Now, it is quite understandable to be affected by others' opinion of your code, there's no question about this: that's your work, and people usually do something with the intent that it be well done, so criticism can of course be resented as it points at a failure, and we are taught that failure is bad (which is a mistaken approach IMO, and possibly the reason why many people mistake their own worth with the immediate, first degree, worth of what they do).

You should make the difference between a criticism of the result of one of your actions and a criticism of your own person (or even a criticism of the way you do things). Heck, if there was no difference, no one on Earth would love, or even like, anyone else, since that would require loving, or at least liking, absolutely everything (s)he does [of course, I am assuming here that most people on Earth actually do like, or even love, someone else; that could be a misperception on my part].

The difference is that you cannot undo an action of yours, but you can change the way you do things, thus affecting your future actions, and even your future reaction to things, including, yes, criticisms. In coderspeak, this could be expressed as "agile development of your own self". :)

Long point short: you are not what you code, you are a coder. Keep this difference in mind.

Comment Re:National Boundaries (Score 1) 186

You do not have the right because the government says so, but rather because you are a human being.

Er... Indeed.

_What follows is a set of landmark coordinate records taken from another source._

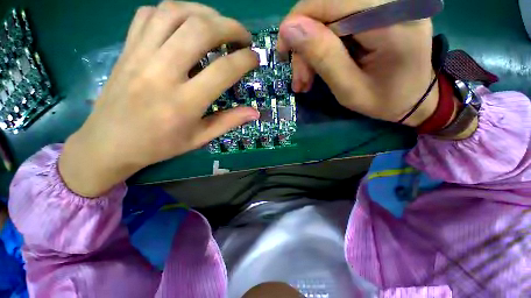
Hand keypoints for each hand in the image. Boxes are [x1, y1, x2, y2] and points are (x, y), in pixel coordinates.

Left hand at [59, 1, 259, 196]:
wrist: (109, 143)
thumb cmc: (159, 145)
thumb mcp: (200, 138)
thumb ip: (229, 122)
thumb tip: (255, 112)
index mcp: (184, 102)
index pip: (223, 70)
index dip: (246, 59)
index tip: (255, 58)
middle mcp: (162, 72)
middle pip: (200, 30)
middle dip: (230, 27)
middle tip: (243, 37)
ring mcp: (140, 56)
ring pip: (175, 13)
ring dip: (204, 12)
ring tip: (218, 25)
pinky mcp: (127, 49)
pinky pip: (150, 14)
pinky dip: (174, 11)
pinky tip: (185, 24)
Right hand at [277, 0, 437, 126]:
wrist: (414, 97)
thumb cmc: (384, 100)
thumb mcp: (349, 89)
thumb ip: (323, 57)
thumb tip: (289, 29)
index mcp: (392, 22)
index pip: (330, 1)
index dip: (298, 22)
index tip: (284, 53)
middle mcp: (394, 0)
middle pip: (326, 4)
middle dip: (304, 41)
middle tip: (300, 77)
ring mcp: (388, 1)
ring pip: (328, 11)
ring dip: (311, 45)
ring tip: (306, 78)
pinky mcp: (380, 7)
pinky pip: (338, 16)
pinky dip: (322, 41)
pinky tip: (319, 64)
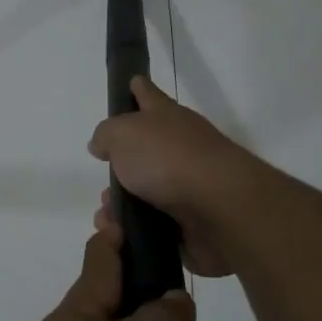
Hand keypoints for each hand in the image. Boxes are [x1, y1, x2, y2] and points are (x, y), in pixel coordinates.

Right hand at [88, 76, 258, 277]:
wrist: (220, 207)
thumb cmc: (168, 159)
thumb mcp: (123, 134)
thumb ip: (106, 135)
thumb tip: (102, 144)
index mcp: (167, 118)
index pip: (148, 95)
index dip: (138, 89)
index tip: (132, 82)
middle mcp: (181, 147)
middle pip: (144, 153)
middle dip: (120, 171)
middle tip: (102, 189)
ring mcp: (190, 186)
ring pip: (146, 195)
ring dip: (123, 208)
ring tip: (107, 221)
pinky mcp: (193, 223)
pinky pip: (156, 228)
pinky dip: (137, 233)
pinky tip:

But I don't think anyone here said this right was granted by a government. We do have separation of powers here too. :)

Though that is a principle that is explicitly stated in the US constitution, it applies everywhere.

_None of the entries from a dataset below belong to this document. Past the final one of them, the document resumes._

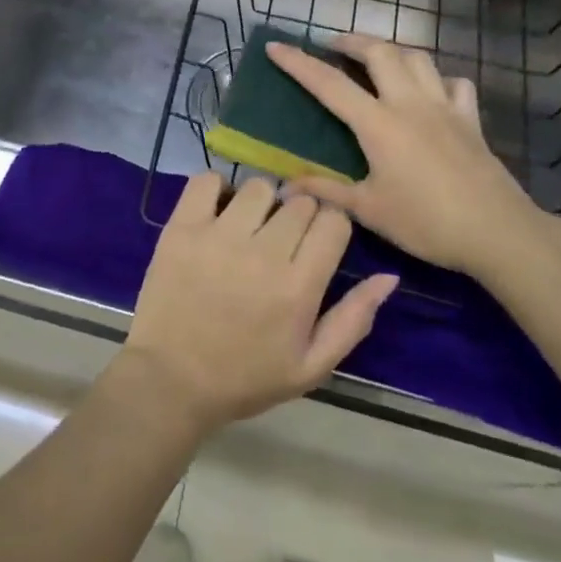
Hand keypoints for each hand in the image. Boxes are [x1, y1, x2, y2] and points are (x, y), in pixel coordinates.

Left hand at [120, 174, 397, 432]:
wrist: (171, 381)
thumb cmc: (245, 378)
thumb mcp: (311, 366)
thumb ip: (354, 319)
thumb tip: (389, 276)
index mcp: (298, 287)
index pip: (334, 221)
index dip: (331, 228)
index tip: (316, 244)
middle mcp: (262, 252)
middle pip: (300, 202)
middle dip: (299, 216)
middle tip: (281, 242)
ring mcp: (218, 236)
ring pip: (258, 187)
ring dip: (261, 203)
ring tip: (248, 228)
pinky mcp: (182, 227)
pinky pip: (207, 180)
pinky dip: (216, 189)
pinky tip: (218, 213)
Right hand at [266, 35, 554, 281]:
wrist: (498, 232)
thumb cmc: (427, 222)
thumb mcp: (369, 211)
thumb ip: (326, 192)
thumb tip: (285, 186)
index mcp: (378, 123)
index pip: (329, 84)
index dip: (298, 63)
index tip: (276, 46)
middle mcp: (409, 103)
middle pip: (379, 52)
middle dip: (351, 40)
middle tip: (333, 45)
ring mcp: (444, 107)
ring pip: (417, 58)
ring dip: (392, 50)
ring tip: (377, 58)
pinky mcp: (470, 119)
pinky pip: (455, 84)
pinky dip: (438, 79)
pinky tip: (432, 90)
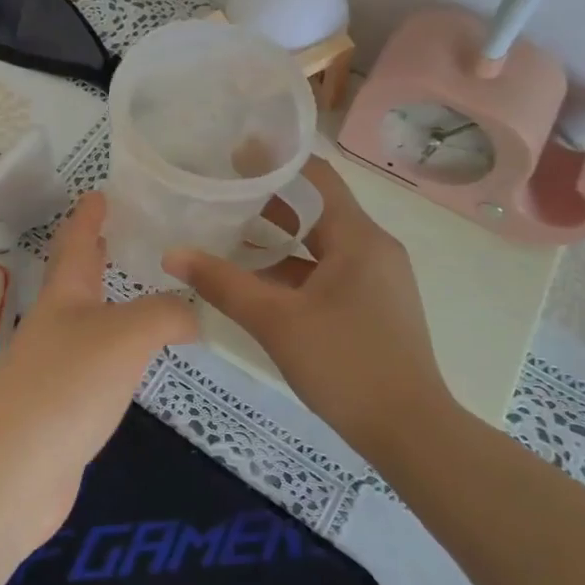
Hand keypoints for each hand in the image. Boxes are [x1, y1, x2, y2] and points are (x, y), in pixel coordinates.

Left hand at [0, 192, 196, 531]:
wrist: (14, 471)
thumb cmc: (67, 384)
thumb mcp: (126, 335)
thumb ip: (166, 314)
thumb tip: (194, 313)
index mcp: (65, 295)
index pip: (77, 241)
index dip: (89, 215)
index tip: (101, 191)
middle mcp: (57, 323)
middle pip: (76, 278)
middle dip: (97, 253)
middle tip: (124, 232)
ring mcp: (57, 367)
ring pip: (89, 321)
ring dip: (111, 301)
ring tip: (143, 291)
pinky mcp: (64, 406)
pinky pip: (98, 364)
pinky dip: (120, 350)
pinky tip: (138, 359)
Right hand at [163, 158, 456, 460]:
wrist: (411, 433)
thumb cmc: (345, 365)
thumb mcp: (276, 322)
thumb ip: (224, 283)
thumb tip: (172, 253)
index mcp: (359, 238)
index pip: (317, 177)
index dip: (276, 161)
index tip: (234, 151)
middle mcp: (373, 248)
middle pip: (317, 208)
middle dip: (270, 198)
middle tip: (222, 189)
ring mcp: (377, 279)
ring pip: (322, 243)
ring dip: (280, 236)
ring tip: (230, 229)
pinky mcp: (375, 305)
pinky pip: (329, 271)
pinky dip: (295, 268)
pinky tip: (259, 279)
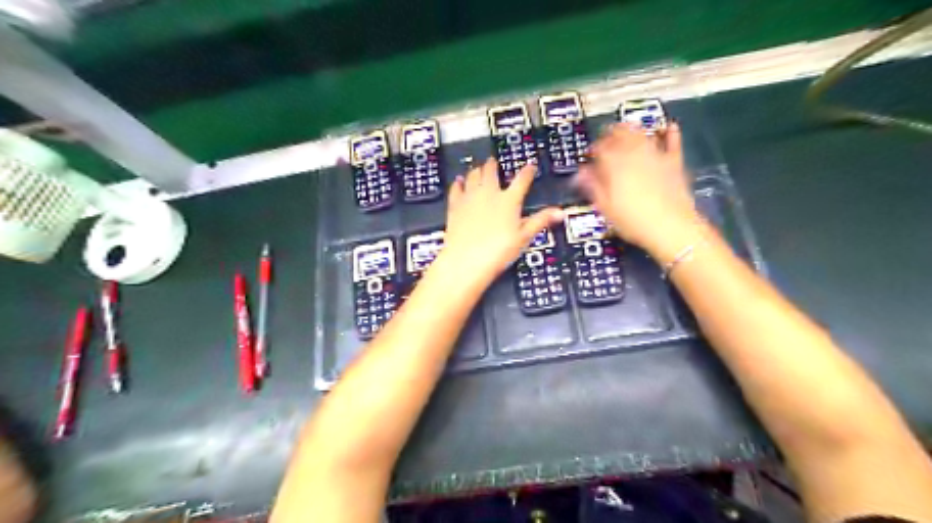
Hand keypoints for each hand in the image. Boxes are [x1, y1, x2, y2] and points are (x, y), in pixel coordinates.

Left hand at [435, 158, 558, 288]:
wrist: (466, 260)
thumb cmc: (497, 251)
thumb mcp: (524, 237)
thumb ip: (540, 221)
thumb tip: (559, 212)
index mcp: (509, 200)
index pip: (522, 180)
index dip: (527, 171)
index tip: (530, 166)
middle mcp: (489, 194)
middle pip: (491, 172)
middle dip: (494, 165)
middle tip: (493, 161)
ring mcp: (470, 198)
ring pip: (473, 176)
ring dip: (476, 170)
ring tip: (477, 167)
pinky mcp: (455, 206)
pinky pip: (456, 189)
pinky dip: (458, 183)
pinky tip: (458, 181)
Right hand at [577, 124, 697, 258]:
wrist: (672, 228)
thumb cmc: (634, 221)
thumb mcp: (606, 207)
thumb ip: (593, 186)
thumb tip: (581, 174)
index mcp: (614, 165)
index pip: (599, 148)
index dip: (592, 150)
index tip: (589, 157)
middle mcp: (634, 155)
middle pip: (620, 134)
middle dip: (611, 135)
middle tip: (606, 141)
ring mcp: (656, 156)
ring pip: (642, 133)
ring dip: (632, 130)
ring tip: (626, 131)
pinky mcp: (674, 162)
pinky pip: (672, 142)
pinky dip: (670, 133)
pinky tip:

You mean everywhere in the U.S., right? Because otherwise, it would be a case of trying to apply the US law beyond the borders of the US, which, I think, is the exact mirror of a (rightful) criticism in another comment about the EU supposedly trying to reach beyon the EU borders [actually, the question was misunderstood by the commenter, but that's another point].

However, it is a right that is made explicit in the EU and where the conditions under which the right may be infringed are perhaps more clearly stated (and better enforced) than elsewhere.

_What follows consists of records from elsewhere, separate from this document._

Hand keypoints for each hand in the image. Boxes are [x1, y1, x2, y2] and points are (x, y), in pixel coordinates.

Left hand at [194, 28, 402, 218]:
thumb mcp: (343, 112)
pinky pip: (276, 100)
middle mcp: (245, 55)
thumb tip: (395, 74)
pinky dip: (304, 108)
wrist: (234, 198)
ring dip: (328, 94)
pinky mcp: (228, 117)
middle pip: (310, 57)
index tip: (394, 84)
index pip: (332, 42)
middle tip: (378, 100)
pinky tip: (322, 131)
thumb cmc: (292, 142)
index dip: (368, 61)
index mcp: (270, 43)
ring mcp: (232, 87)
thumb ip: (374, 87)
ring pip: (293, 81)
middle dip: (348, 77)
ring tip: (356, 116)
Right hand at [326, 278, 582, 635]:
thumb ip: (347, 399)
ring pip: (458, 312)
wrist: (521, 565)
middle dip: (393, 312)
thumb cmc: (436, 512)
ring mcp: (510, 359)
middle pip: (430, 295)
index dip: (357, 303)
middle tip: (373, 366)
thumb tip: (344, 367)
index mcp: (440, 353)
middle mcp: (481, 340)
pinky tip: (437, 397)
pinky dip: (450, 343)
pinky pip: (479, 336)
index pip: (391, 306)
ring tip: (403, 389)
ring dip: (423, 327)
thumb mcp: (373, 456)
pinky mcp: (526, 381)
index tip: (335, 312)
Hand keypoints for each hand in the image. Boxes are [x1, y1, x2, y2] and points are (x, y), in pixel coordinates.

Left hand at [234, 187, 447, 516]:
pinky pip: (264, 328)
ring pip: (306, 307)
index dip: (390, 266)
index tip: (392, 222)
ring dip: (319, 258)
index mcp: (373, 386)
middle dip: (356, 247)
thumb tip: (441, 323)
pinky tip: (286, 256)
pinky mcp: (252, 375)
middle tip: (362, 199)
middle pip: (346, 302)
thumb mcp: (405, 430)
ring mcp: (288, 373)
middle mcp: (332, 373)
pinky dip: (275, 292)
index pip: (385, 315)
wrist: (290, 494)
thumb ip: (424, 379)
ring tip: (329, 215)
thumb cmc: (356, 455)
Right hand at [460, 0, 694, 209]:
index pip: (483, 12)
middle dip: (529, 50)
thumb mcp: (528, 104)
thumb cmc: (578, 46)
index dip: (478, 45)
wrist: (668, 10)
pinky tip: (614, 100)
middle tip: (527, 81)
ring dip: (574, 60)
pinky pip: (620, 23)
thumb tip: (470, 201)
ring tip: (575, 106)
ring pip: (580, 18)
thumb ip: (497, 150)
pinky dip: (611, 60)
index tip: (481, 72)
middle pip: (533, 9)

There is a danger in explicitly stating rights, in that some stupid people might think you have no other rights — not true! — but leaving them all implicit has other risks in that it becomes hard to say for sure when they've been unreasonably infringed and to get other people to help you out defending them.

Or even what these rights are exactly. However, concerning your fear about restricting rights to those expressed: this is pretty much handled in article 4 of the Déclaration des droits de l'homme et du citoyen (the highest French law in terms of precedence), which (roughly translated) states that one's rights should only be limited when their exercise deprives someone else from their own rights, and that these limitations should be expressed in the law. IOW, our rights start unlimited, and law only limits them -- what is not prohibited is allowed.

Comment Re:National Boundaries (Score 1) 186

these arrogant European do not own the world

Nor do these arrogants "USA and other countries" (merrily forgetting there is something else in the world than Europe and the USA plus its satellites) who think there is no second chance ever, and no right to ensure one's personal data are correct, and no rigth to privacy either -- to mention only some of the personal-data-related rights that are given to me by my own European country (note that, as some have said, other European countries may have these rights in a less formal way, as a result of case law) and that I can successfully use to deter French spammers while I still have to suffer US ones. :/

(amusingly, if you take one step back on this "those arrogant whatevers" ping-pong game, you'll get a pretty good case of some one (one region of the world)'s freedom (to define the Right Way) stopping where it harms someone else (nother region of the world)'s freedom (to do exactly likewise). Now, let's go read article 4 of the Déclaration des droits de l'homme et du citoyen. See the irony? No? Too bad.)